¡Insólito! Municipalidad de Iquique devuelve al Estado dineros destinados para cultura

Como si sobraran los recursos. ¿El municipio no se enteró de las necesidades y la precarización laboral del gremio de las culturas y las artes?

Por CAMILA BARACAT / Foto: ARCHIVO

Durante octubre, Contraloría finalizó una auditoría denominada Informe final N° 432-2022 a la Municipalidad de Iquique, la que tuvo por objetivo realizar una revisión al proceso de control financiero del Municipio.

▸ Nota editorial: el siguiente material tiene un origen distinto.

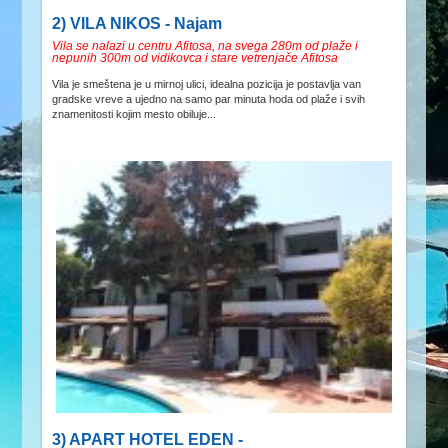
2) VILA NIKOS - Najam
Vila se nalazi u centru Afitosa, na svega 280m od plaže i
nepunih 300m od vidikovca i stare vetrenjače Afitosa
Vila je smeštena je u mirnoj ulici, idealna pozicija je postavlja van
gradske vreve a ujedno na samo par minuta hoda od plaže i svih
znamenitosti kojim mesto obiluje...
3) APART HOTEL EDEN -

En específico, sobre los fondos transferidos por la Seremi de las Culturas, las Artes y el Patrimonio de la Región de Tarapacá, en el período comprendido entre el 1 de febrero de 2018 y el 31 de diciembre de 2020.

Dicha auditoría reveló la falta de cumplimiento de parte del municipio iquiqueño de dos actividades financiadas por la Seremi: los proyectos de “Bliobús Ike Ike” y la realización de la Segunda Feria Comunal del Libro el año 2018. Solamente la Feria se desarrolló de forma parcial.

El documento establece lo siguiente:

“1. De los recursos transferidos por la Sseremi de las Culturas, las Artes y el Patrimonio de la Región de Tarapacá, a la Municipalidad de Iquique, para la ejecución de los proyectos ‘Bibliobús Ike Ike’, por la suma de $20.000.000, y ‘II Feria Comunal del Libro de Iquique 2018’, por el monto de $35.870.058, se observó que la primera iniciativa no fue concretada, mientras que la segunda, sólo se realizó de forma parcial, incumpliéndose los convenios celebrados entre dichas instituciones”.

“2. Se verificó que el municipio reintegró de manera extemporánea a la Seremi de las

Culturas, las Artes y el Patrimonio de la Región de Tarapacá, las sumas de

$20.000.000 y $29.830.058, correspondientes a los saldos no utilizados en la ejecución de los proyectos ‘Bibliobús Ike Ike’ y ‘II Feria Comunal del Libro de Iquique 2018’, respectivamente”.

Resulta vergonzoso que en un gremio donde los recursos son una problemática constante, una institución tenga la desfachatez de no realizar dos proyectos de gran magnitud en beneficio de la comunidad y devuelva dineros que pudieron haber sido gestionados y utilizados por personas idóneas en sus cargos.

A esto se suma que todo proyecto cultural genera empleabilidad en un rubro que posee la menor tasa de empleabilidad formal, como es el mundo cultural, y la institución se haya farreado la posibilidad de destinar esos recursos a un uso provechoso que generara posibilidades laborales.

¿Qué está pasando con la administración pública? ¿Cuáles son los perfiles de cargo que se están considerando para asumir dichos roles? ¿Por qué no considerar trabajadores de organizaciones e instituciones culturales territoriales con experiencia y conocimiento? La delegación cultural no puede ser más una designación por amiguismo y menos una productora de eventos. Los encargados culturales deben conocer el trabajo de los agentes culturales de sus territorios y humildemente saber tercerizar servicios para los que realmente no están preparados.

Es una vergüenza que una región se pierda la posibilidad de ampliar su oferta programática por inoperancia de sus autoridades. Las artes son un vehículo de dinamización cultural, contribuyen a la transformación social, generan apertura, diálogo y perspectiva crítica, no podemos seguir asociándolas exclusivamente al espectáculo, y menos dejar que se pierdan los fondos, sobre todo en regiones, considerando el nivel de centralismo que tiene Chile.